Quickly get a handle on money matters. Make sure you understand a number of things about the finances. You don’t have to be an accountant to understand where the money is coming from and where it is going. Seek advice either from your accountant or banker. Make sure you know and understand the key drivers which you will extract from monthly profit and loss accounts… cash-flows… and the balance sheet.

Get to know every person on your team, starting at the management level. Start with general meetings to reassure everyone of your intentions. Follow up then with one-to-one meetings to get to know each person better and listen to their concerns.

Establish who does what and when. Don’t rush to make changes (if you make any at all) as it’s probably best to maintain the status quo for the time being.
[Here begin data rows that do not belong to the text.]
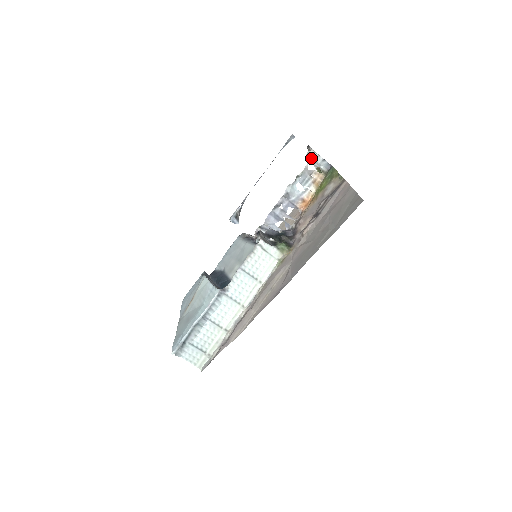
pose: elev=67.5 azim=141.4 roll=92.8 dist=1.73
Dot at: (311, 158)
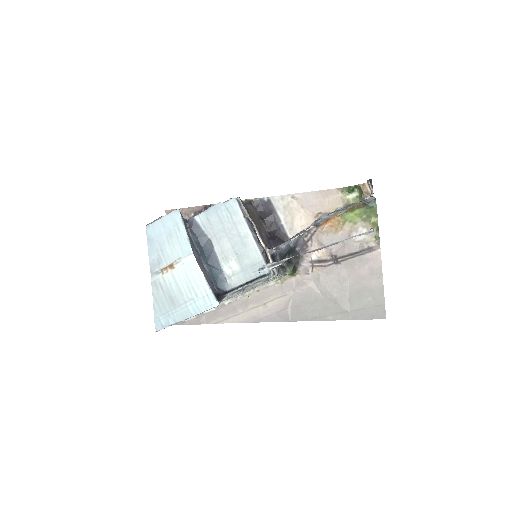
Dot at: (365, 200)
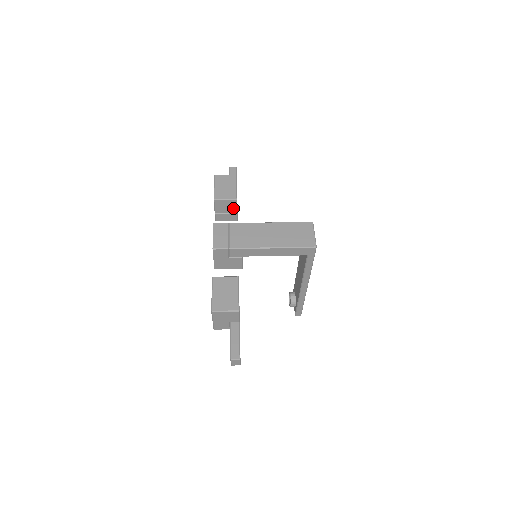
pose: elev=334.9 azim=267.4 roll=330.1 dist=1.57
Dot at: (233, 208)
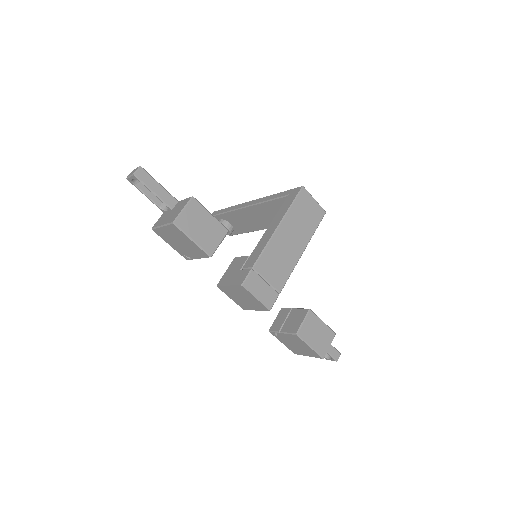
Dot at: occluded
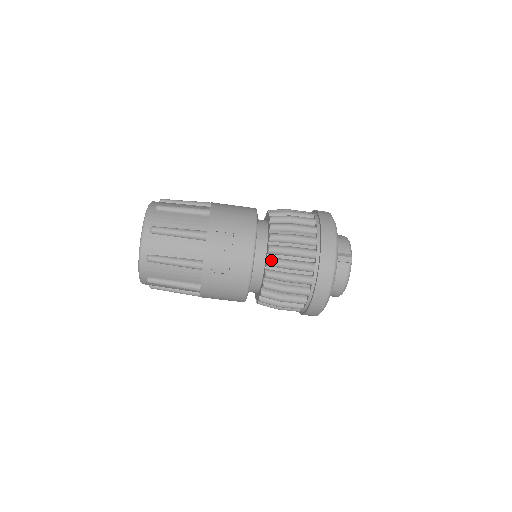
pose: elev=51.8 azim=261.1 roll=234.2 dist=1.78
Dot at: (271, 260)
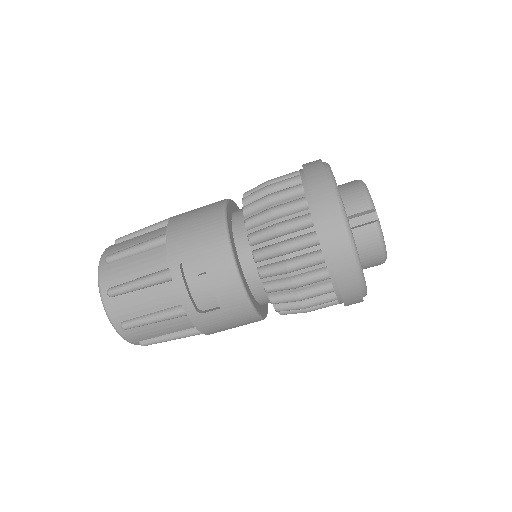
Dot at: (262, 271)
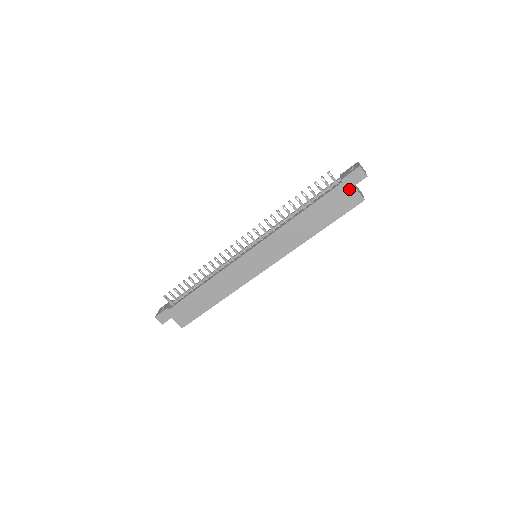
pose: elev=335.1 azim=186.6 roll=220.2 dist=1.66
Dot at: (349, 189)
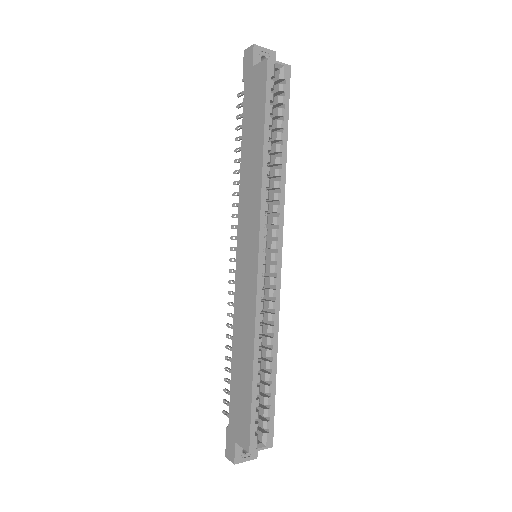
Dot at: (252, 75)
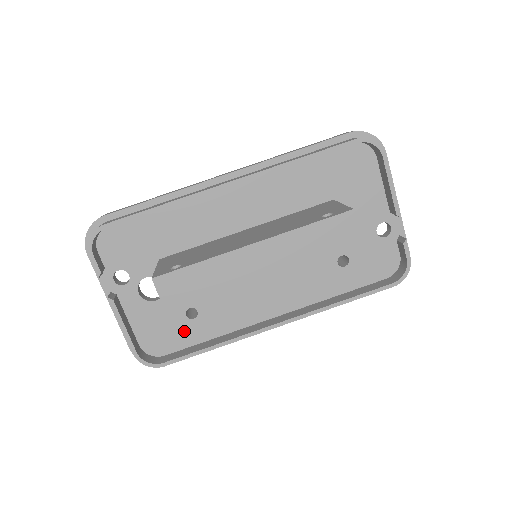
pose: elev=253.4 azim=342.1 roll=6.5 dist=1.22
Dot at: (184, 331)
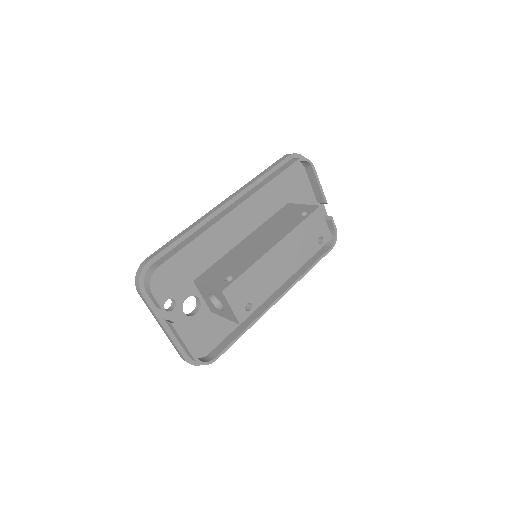
Dot at: (218, 329)
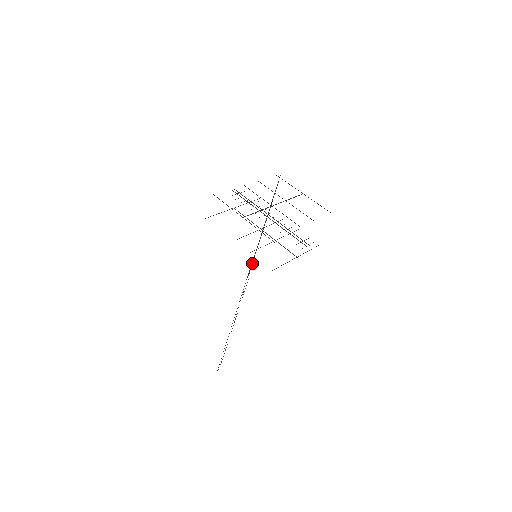
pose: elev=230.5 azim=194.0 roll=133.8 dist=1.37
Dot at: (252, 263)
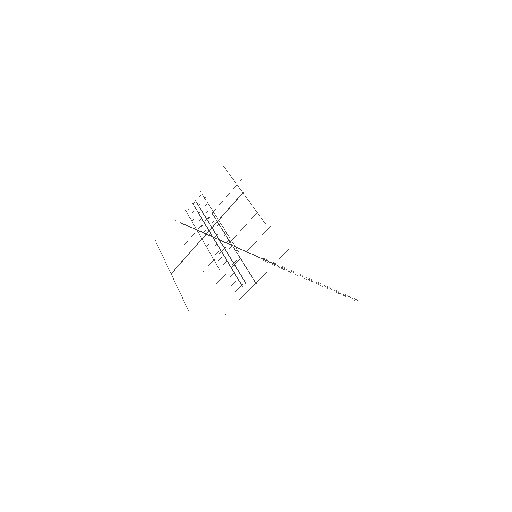
Dot at: occluded
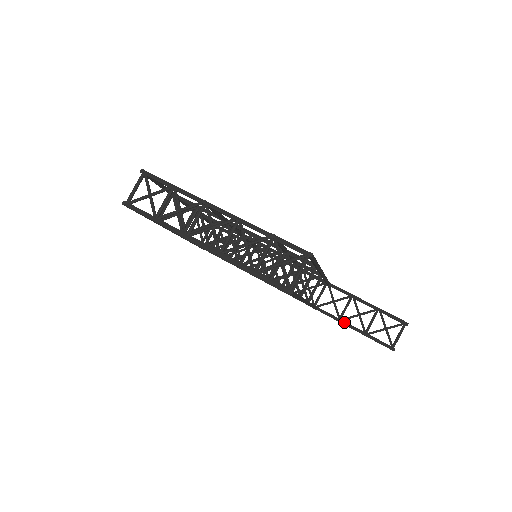
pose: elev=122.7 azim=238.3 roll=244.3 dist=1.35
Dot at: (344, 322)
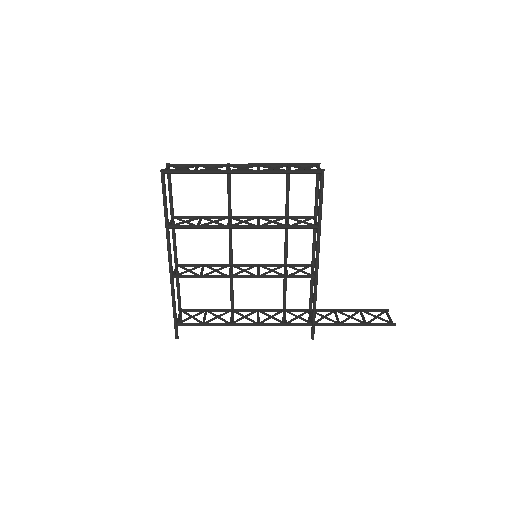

Using the 80:20 rule, establish who your key customers are. 80% of your sales will most likely come from approximately 20% of your customers. Make contact with the most important ones (whether that is by size or level of influence) to reassure them and listen to their concerns. Move quickly to illustrate that you are on top of things. Be seen to make your mark by taking corrective actions on any problem areas.

Products and Services
As with customers, use the 80:20 rule to better undertand your most and least profitable products and services. Take time to understand why they are so and what tactics had been employed in the past. There may be good reasons for the mix as it is so don’t make snap decisions.

After 100 days…
All of this will take time, especially as you yourself go through your own personal journey. When you feel that you are ready, consider bringing an external mentor on board for a period of time. This temporary role is to guide you through a facilitated and structured planning process – with you and the top team. This will give you an opportunity to take time out in an objective way to craft a strategy and an action plan for the next couple of years.


Working with family companies of all sizes, I know that succession is challenging, whether it is carefully planned or imposed through life events. This particular situation is exceptional due to the suddennes of it.

The steps might well be different in other situations. I’ll discuss them over time. Nevertheless, new leaders inevitably bring change and new ideas. With empathy and good communications, everyone in time will accept that.